Esta continua sucesión de acontecimientos, que parece desbordar nuestras emociones, trae como consecuencia mucho sufrimiento, y la incapacidad de incorporar todo lo que nos sucede a ese ritmo tranquilo y sosegado que buscamos para la vida. Comprender la realidad y lo que nos pasa no es tarea fácil, pero es en los cambios donde más se nos pide una mirada equilibrada que estructure el pensamiento y nos ayude a aceptarlos. No todas las personas reaccionamos del mismo modo, la inestabilidad y la incertidumbre provocan una resistencia íntima que se encarna en reacciones de miedo, excesiva protección del entorno, susceptibilidad, mayor silencio del habitual, incluso pequeños gestos de violencia. Es que algunos tienen una piel muy fina, escucho constantemente, porque no acabamos de entender la mayoría de esas reacciones y del dolor que provocan a quienes las tienen, porque nos descoloca ese confuso espacio que no podemos controlar.
Me ha recordado una curiosa afirmación de Aristóteles, «La naturaleza ha dotado al hombre de la piel más fina, en relación con su tamaño» (Sobre el origen de los animales, V, 2). Más allá de errores anatómicos y evitando los anacronismos cientistas, el ser humano se nos presenta como el animal de piel fina. Por contradictorio que parezca, es en su debilidad, en su capacidad de ternura, en su misterio donde encontramos su mayor grandeza. Pasar por las incertidumbres sin emocionarnos es no tocar la realidad, porque las complejidades del mundo vibran de tal modo en nuestra piel fina que se convierten en sonido de sentimiento y emoción.
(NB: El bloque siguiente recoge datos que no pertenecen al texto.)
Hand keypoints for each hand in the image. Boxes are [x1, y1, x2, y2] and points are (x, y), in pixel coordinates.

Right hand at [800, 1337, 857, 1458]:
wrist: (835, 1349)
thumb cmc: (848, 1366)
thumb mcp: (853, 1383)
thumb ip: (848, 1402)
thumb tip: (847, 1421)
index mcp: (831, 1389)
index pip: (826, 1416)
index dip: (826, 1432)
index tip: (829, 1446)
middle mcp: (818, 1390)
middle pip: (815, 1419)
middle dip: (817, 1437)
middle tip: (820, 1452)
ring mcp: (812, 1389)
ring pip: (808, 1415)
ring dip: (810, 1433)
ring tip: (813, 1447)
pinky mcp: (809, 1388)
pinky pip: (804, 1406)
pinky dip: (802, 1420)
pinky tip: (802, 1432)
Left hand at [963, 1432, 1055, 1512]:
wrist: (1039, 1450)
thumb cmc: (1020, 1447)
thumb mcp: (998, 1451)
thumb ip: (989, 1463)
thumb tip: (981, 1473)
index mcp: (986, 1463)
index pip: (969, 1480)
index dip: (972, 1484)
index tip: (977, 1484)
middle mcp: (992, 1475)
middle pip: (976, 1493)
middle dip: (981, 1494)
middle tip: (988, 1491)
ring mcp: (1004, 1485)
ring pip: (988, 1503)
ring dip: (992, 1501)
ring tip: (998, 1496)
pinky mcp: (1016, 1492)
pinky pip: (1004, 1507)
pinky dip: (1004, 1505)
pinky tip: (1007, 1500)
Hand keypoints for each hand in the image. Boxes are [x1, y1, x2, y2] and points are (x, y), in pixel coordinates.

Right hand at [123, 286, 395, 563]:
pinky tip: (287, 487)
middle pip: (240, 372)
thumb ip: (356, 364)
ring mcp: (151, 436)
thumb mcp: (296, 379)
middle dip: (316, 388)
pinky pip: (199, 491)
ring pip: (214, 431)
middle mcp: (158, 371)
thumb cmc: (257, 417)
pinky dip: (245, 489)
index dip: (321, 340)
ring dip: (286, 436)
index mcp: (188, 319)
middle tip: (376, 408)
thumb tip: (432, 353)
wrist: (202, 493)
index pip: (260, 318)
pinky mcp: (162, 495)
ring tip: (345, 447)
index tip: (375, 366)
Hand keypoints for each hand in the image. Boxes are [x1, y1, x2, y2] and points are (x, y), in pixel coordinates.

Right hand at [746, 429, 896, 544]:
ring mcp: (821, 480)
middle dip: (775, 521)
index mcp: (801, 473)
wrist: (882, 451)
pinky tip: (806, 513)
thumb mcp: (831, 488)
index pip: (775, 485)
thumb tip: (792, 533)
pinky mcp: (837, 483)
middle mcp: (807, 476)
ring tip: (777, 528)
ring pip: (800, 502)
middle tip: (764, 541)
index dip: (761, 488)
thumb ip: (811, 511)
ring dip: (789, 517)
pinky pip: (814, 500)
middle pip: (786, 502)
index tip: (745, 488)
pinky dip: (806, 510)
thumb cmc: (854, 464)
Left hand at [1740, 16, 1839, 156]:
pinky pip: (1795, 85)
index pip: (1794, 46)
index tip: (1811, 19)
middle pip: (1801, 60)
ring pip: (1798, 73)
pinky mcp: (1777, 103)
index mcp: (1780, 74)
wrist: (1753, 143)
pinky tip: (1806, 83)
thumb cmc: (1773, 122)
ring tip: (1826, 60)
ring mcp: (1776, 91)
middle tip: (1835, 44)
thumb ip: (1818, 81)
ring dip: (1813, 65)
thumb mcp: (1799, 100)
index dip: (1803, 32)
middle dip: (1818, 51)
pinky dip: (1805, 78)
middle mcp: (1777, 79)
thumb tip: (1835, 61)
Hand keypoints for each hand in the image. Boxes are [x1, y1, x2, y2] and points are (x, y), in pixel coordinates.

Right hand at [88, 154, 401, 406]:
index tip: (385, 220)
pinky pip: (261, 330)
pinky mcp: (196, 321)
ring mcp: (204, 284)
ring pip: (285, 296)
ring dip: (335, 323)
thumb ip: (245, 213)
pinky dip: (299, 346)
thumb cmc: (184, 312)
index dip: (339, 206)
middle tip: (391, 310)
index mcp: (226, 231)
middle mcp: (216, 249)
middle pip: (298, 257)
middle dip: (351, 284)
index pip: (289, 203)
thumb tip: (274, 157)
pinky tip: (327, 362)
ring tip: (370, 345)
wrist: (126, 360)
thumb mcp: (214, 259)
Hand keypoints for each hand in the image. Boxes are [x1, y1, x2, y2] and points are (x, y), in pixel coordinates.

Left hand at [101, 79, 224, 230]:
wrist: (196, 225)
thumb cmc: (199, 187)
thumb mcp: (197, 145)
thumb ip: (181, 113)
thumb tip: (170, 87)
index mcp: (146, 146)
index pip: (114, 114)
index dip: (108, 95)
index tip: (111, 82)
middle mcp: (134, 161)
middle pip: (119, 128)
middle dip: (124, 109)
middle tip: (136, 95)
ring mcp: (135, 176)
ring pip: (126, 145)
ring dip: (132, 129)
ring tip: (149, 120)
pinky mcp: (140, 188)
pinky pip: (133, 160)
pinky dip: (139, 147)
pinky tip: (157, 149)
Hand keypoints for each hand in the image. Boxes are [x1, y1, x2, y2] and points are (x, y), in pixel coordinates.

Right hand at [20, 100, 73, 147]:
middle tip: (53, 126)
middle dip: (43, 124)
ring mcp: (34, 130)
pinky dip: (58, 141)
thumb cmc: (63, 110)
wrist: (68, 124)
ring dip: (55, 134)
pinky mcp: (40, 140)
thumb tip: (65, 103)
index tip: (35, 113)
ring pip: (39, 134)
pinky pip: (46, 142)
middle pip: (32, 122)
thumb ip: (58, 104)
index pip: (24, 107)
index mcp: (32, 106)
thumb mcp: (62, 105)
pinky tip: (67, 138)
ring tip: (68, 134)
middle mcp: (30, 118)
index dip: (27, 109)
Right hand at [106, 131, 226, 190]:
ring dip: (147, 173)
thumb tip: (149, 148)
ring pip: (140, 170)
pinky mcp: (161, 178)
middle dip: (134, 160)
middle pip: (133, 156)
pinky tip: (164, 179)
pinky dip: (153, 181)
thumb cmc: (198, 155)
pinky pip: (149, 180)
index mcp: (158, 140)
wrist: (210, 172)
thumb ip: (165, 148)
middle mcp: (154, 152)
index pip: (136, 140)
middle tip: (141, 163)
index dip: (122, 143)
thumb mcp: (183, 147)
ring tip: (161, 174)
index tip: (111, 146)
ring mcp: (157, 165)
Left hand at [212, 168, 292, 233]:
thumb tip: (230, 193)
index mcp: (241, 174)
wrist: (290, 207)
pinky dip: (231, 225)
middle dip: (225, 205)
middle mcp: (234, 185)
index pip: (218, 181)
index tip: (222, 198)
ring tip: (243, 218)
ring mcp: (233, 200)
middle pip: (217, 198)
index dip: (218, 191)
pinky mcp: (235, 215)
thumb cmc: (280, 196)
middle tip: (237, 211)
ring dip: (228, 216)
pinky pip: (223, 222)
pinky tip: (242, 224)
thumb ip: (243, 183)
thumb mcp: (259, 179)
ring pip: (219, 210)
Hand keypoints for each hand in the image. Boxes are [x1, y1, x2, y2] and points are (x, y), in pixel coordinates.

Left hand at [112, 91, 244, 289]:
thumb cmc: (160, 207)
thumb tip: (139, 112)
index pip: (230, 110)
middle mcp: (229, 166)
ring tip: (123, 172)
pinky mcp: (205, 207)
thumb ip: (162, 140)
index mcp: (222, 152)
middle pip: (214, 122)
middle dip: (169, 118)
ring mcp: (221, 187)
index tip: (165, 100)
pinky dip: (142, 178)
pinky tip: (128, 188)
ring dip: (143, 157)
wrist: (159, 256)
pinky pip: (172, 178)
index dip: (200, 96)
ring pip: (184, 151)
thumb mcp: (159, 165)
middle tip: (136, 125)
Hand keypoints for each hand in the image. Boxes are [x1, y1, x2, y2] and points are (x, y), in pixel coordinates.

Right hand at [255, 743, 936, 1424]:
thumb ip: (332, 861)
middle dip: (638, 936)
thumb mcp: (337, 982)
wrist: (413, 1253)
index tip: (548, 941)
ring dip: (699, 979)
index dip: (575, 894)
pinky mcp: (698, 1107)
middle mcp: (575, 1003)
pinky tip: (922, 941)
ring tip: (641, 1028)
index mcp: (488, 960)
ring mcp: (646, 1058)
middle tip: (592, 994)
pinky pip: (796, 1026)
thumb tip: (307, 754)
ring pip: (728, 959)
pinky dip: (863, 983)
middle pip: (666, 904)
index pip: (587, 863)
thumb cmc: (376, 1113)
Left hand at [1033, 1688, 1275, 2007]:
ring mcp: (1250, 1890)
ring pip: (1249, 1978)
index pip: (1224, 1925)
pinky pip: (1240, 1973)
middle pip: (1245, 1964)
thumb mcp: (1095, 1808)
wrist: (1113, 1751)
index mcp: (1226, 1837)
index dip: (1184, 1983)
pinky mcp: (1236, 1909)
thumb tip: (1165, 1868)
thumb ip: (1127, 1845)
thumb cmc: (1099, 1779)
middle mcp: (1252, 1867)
Una piel fina es signo de sensibilidad, a flor de piel, decimos. Pero es tan solo vulnerabilidad física, que ciertamente en algunas personas alcanza cotas de obsesión y desesperación, lo es también de vulnerabilidad espiritual. El demasiado humano de Nietzsche, que busca anclas para comprender las emociones que nos atan, acaba siendo justificación para una debilidad que se nos obliga a ocultar, con frialdad y precisión. Ser vulnerables se entiende como flaqueza y fragilidad, y se nos pide fortaleza, piel curtida y dura frente a las adversidades, ocultamiento de las emociones. La heroicidad se asocia más al superhombre, que hace rebotar las balas que al hombre sencillo que llora o siente necesidad de abrigo frente al frío de su existencia.
Las cosas no son sencillas, a pesar de que aspiremos a comprenderlas sencillamente. El presente, especialmente este que vivimos pero en realidad todos los presentes, es siempre opaco a la interpretación. Paul Ricoeur decía que solo la memoria del ser nos salva de esa opacidad, de ahí la necesidad de ser diálogo y encuentro con todo lo que buscamos comprender. El deseo y la necesidad de interpretar, que nos evite el sufrimiento en nuestras debilidades, busca atajos en todas esas artes adivinatorias que parecen darnos consuelo desde un futuro incierto y presuntamente nuestro. Cualquier pequeño engaño que consiga hacer callo en la finura de nuestra piel, ocultar el carácter vulnerable de la vida, encontrar excusas para resistir un poco más, pero sin tiempo para saber ver que esas promesas de bienestar son solo humo que adormece nuestra sensibilidad.
Animales de piel fina, humanos, funambulistas que caminan por el delgado alambre del sentido de la vida, habitantes de la intemperie, sin abrigos suficientes para nuestras necesidades de búsquedas. No hay definición más propia, a la vez que trágica. La herida está lejos de la comprensión estética, a pesar de los intentos por maquillarla, pero es parte indispensable de la comprensión ética de la existencia. La finura de nuestra piel no nos evita el frío, que nos abraza a la vida, pero da pleno sentido a ese encuentro, necesitados del diálogo y del cuidado, nos hace humanos.